Ce décret confie spécifiquement à Viginum la mission de détecter et caractériser « en source ouverte », c'est-à-dire en analysant les contenus accessibles publiquement sur les plateformes en ligne, les ingérences numériques étrangères, notamment lorsque celles-ci sont de nature à altérer l'information des citoyens pendant les périodes électorales.

Pour mener à bien cette mission, le pouvoir réglementaire a autorisé Viginum à mettre en oeuvre un traitement informatisé et automatisé de données à caractère personnel, selon des modalités encadrées175(*). Celui-ci est cependant encadré, et ne peut être effectué qu'aux seules fins de détecter et de caractériser des ingérences numériques étrangères, notamment lorsque ces opérations sont de nature à altérer l'information des citoyens pendant les périodes électorales. Ce traitement repose sur la collecte et l'exploitation des contenus publiquement accessibles aux utilisateurs des plateformes en ligne dont l'activité sur le territoire français dépasse un seuil de cinq millions de visiteurs uniques par mois.

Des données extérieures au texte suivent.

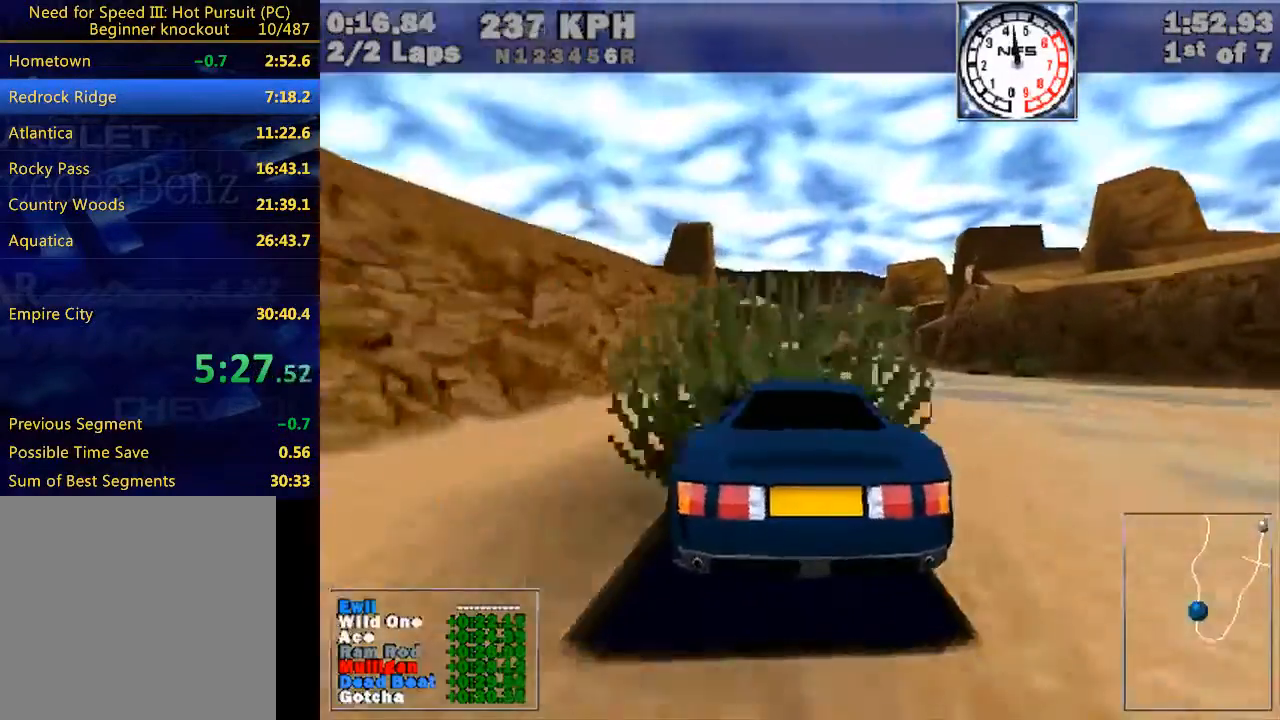
{"keys": ["w"], "events": [[200, "left", "down"], [300, "left", "up"]]}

Il est par ailleurs à noter que l'activité de Viginum, en particulier au titre de ses prérogatives de traitement automatisé de données, est suivie par un comité éthique et scientifique, qui peut adresser au chef du service toute recommandation sur les conditions d'exercice des missions du service.

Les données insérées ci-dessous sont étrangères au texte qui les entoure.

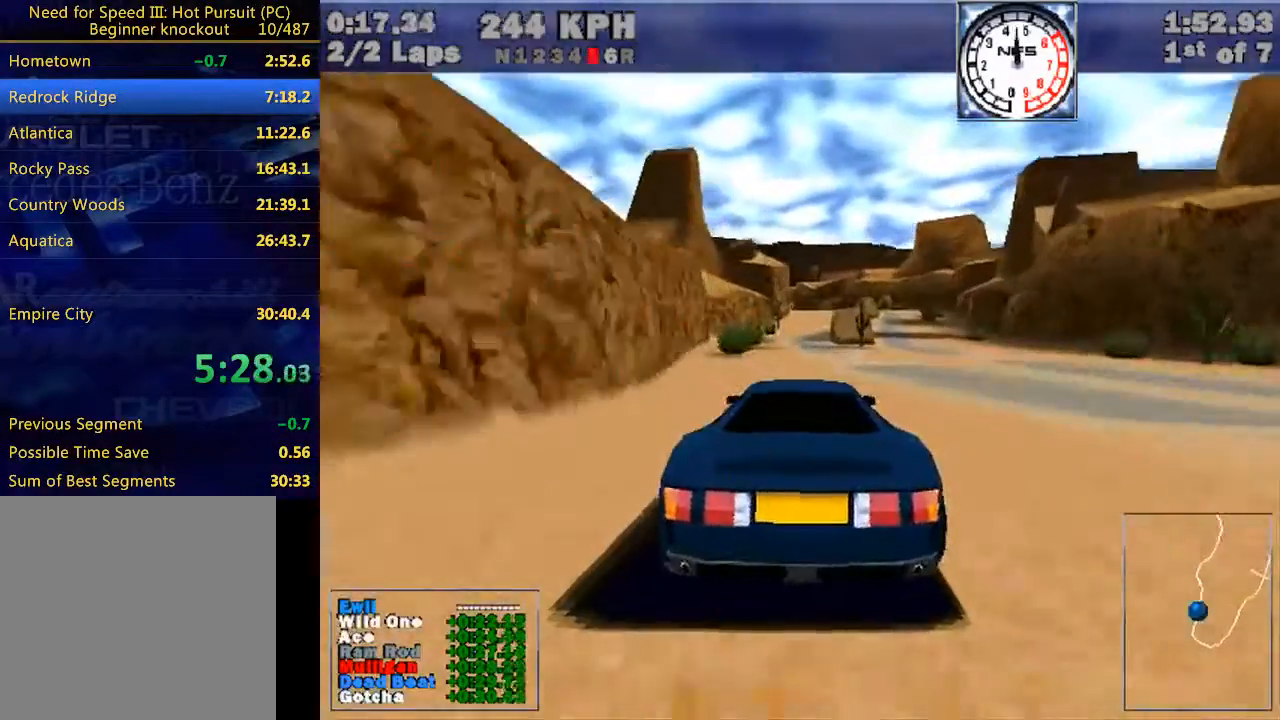
{"keys": ["w"], "events": []}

Viginum constitue ainsi le seul service de l'État qui dispose à la fois d'une mission explicite en matière de veille/détection/caractérisation, en sources ouvertes, des ingérences numériques étrangères et d'une autorisation de collecte et d'analyse des données à caractère personnel.

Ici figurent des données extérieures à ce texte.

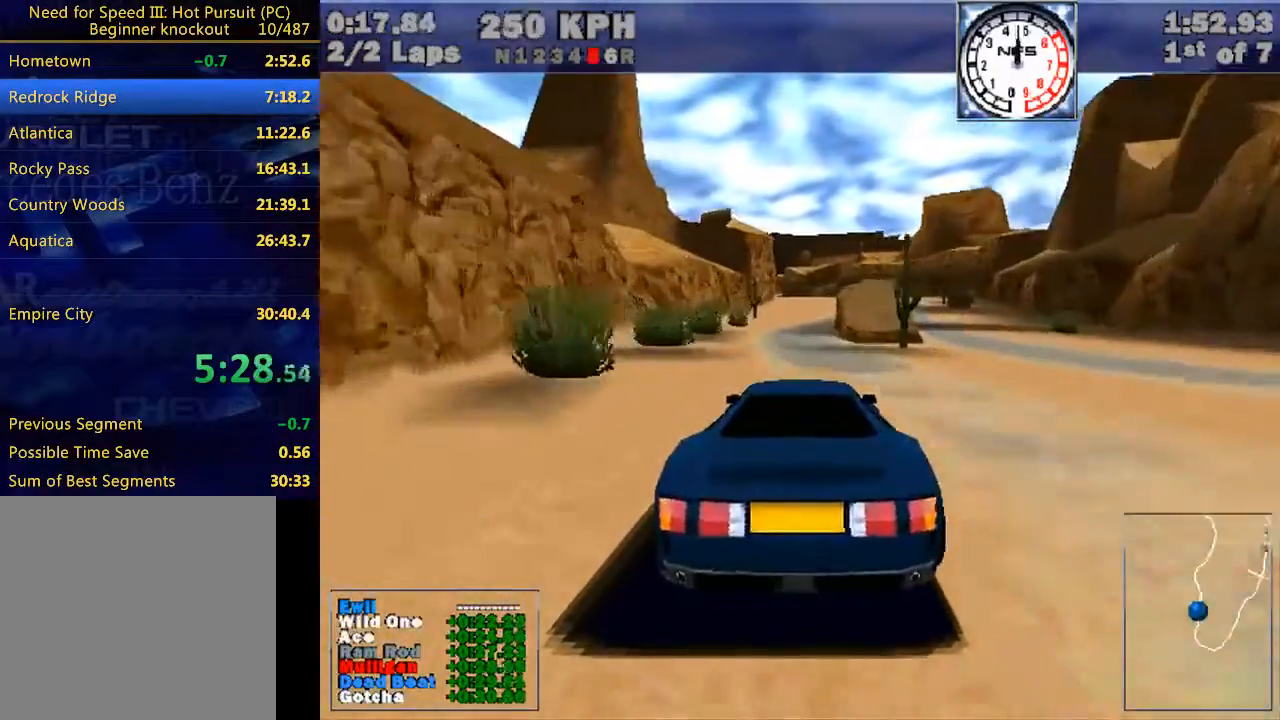
{"keys": ["w"], "events": []}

À cet égard, il convient de relever que Viginum n'est pas un service de renseignement, de telle sorte qu'il ne saurait « attribuer » une opération d'ingérence à un État déterminé - tout au plus, le service peut caractériser une ingérence émanant d'acteurs « prorusses », « prochinois », pro-Azerbaïdjan » etc.

Viginum n'est pas non plus un « ministère de la vérité » - pour reprendre le célèbre concept de George Orwell - en ce qu'il n'entend ni démystifier (debunking), ni vérifier les faits (fact-checking) relayés par les contenus diffusés dans le cadre de l'opération d'INE, et encore moins produire un contre-narratif : de telles missions, en effet, relèvent soit des médias, soit de l'autorité politique dans le cadre d'une dénonciation publique, mais en aucun cas d'un service administratif. Sa mission se limite à la caractérisation de l'INE, qui procède de la détection de comportements inauthentiques sur les plateformes (utilisation de bots, de faux comptes etc.) visant à diffuser de façon massive et artificielle des contenus participant d'une volonté d'influence malveillante des citoyens français menée par un acteur étranger.

Il peut échanger des informations, à cette fin, avec les autres acteurs susceptibles de détecter des comportements sur les réseaux sociaux représentant une menace potentielle, en particulier la direction générale de la sécurité intérieure (DGSI) ou encore le Comcyber.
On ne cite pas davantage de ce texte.